Statistics on permanent resettlement from Russia to Israel are also contradicting. Today nothing impedes a person to reside in Israel with an Israeli passport and in Russia with a Russian one. It is very difficult to calculate the number of the former and the latter. This is common world practice, which is quite new for us. We and the Israelis are monitoring the process and trying to comprehend whether it has more negative or positive aspects. De-jure Israel does not recognize dual citizenship, but de-facto we know about 200 thousand Israeli holders of Russian passports. And nobody gets arms twisted for this clear legal inconsistency. Israeli approach to such a situation is commensurate to the interests of an individual which are equal to the interests of the state.

The justice ministries of our countries are considering an intergovernmental agreement on extradition of people accused of crimes committed on the Russian territory. However the process has been currently suspended on our initiative. Although the problem in relations with Israel is quite actual, it is completely new for our country. Russia has similar agreements with Baltic republics, but so far there have been no enforcement cases. I can say the process has begun, but I don’t know when it will be over.

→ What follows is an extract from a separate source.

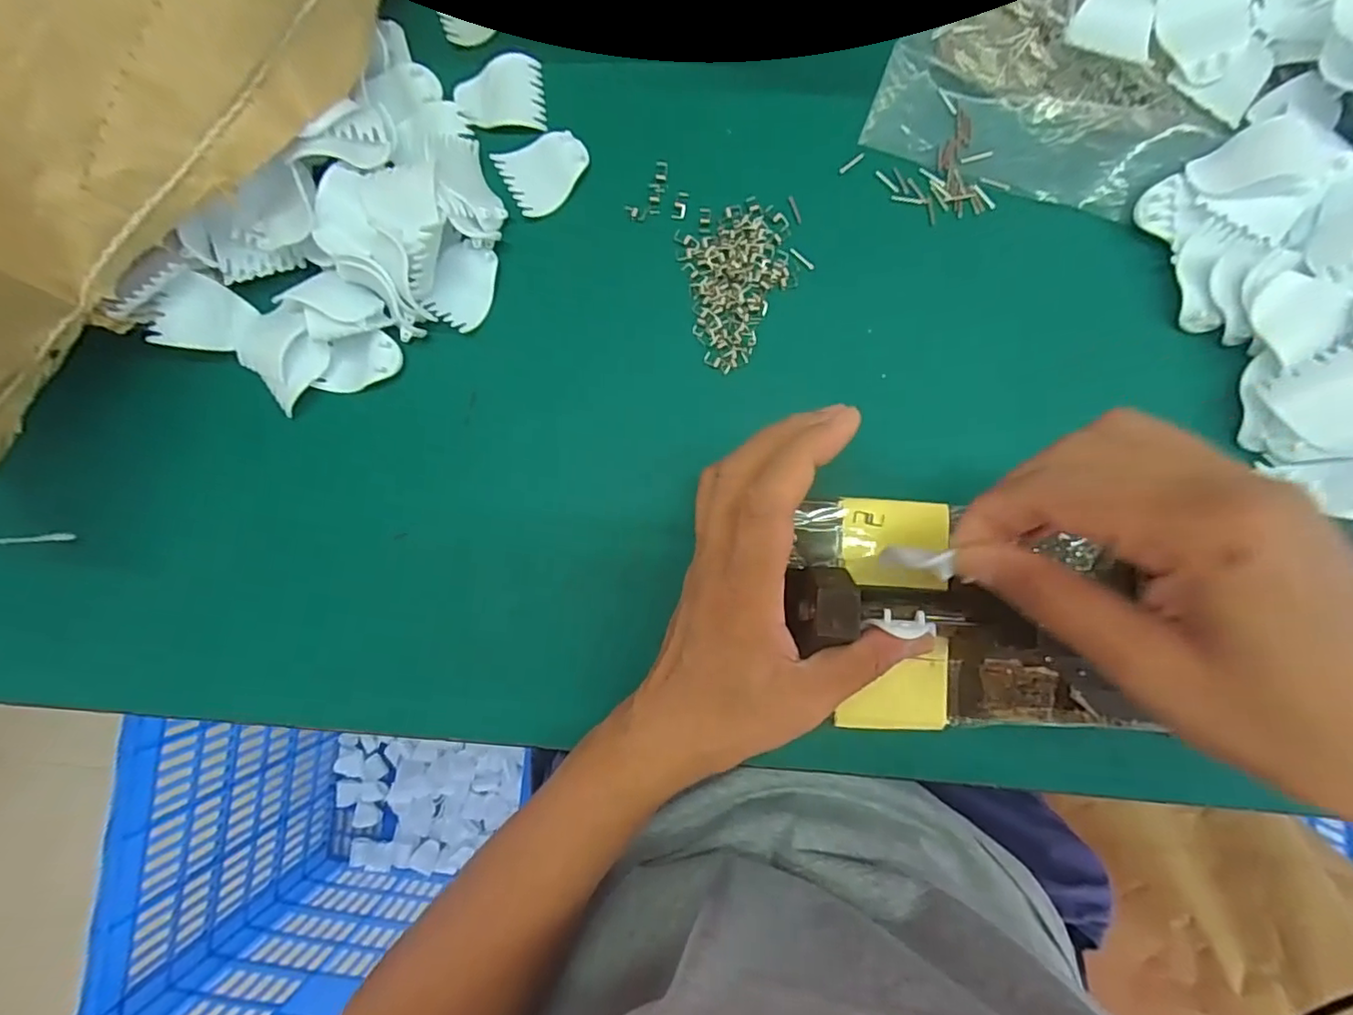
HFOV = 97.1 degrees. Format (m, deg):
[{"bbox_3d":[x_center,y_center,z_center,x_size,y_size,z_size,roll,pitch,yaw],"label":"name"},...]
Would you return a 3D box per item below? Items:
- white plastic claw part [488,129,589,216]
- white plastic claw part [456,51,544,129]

As for the attitude to the Russian language, I would say many countries which are geographically close to Russia and consider themselves civilized can learn a lot from Israel in this respect. Israel does not ignore the Russian language and it never tried to oust it. There is an official line to study two state languages in Israel: Hebrew and Arabic, but not to the detriment of other languages. The first foreign language here is English, while French used to be the second for a long time, but ceded the place to the Russian language today. The Russian is taught in schools and higher educational establishments. Israeli specialists prepared special manuals for children from mixed families this year. Besides domestic Israeli initiatives, there are also outside non-government organizations which actively promote the process. First and foremost, I would like to mention the Russkiy Mir (Russian World) Foundation headed by Vyacheslav Nikonov. The foundation is very efficient and I highly appreciate its efforts to support the Russian language. To study in the Israeli Open University in Tel Aviv by correspondence it is sufficient to simply speak Russian. The same concerns all exams and the diploma. The Russian-language state diploma triggers no employment problems. It is accepted on the whole territory of the country.

The Russian language, culture and commonplace customs and habits have become an integral part of both social and political life. They speak Russian to me everywhere in Israel – in the presidential office and the foreign ministry. A growing number of official negotiations between Russian and Israeli delegations are conducted in the Russian language. One may claim it is not important for a professional which language to speak. But that is not true in reality. The absence of a language barrier and the presence of commonplace habits promote the formation of a civilized view on many political processes.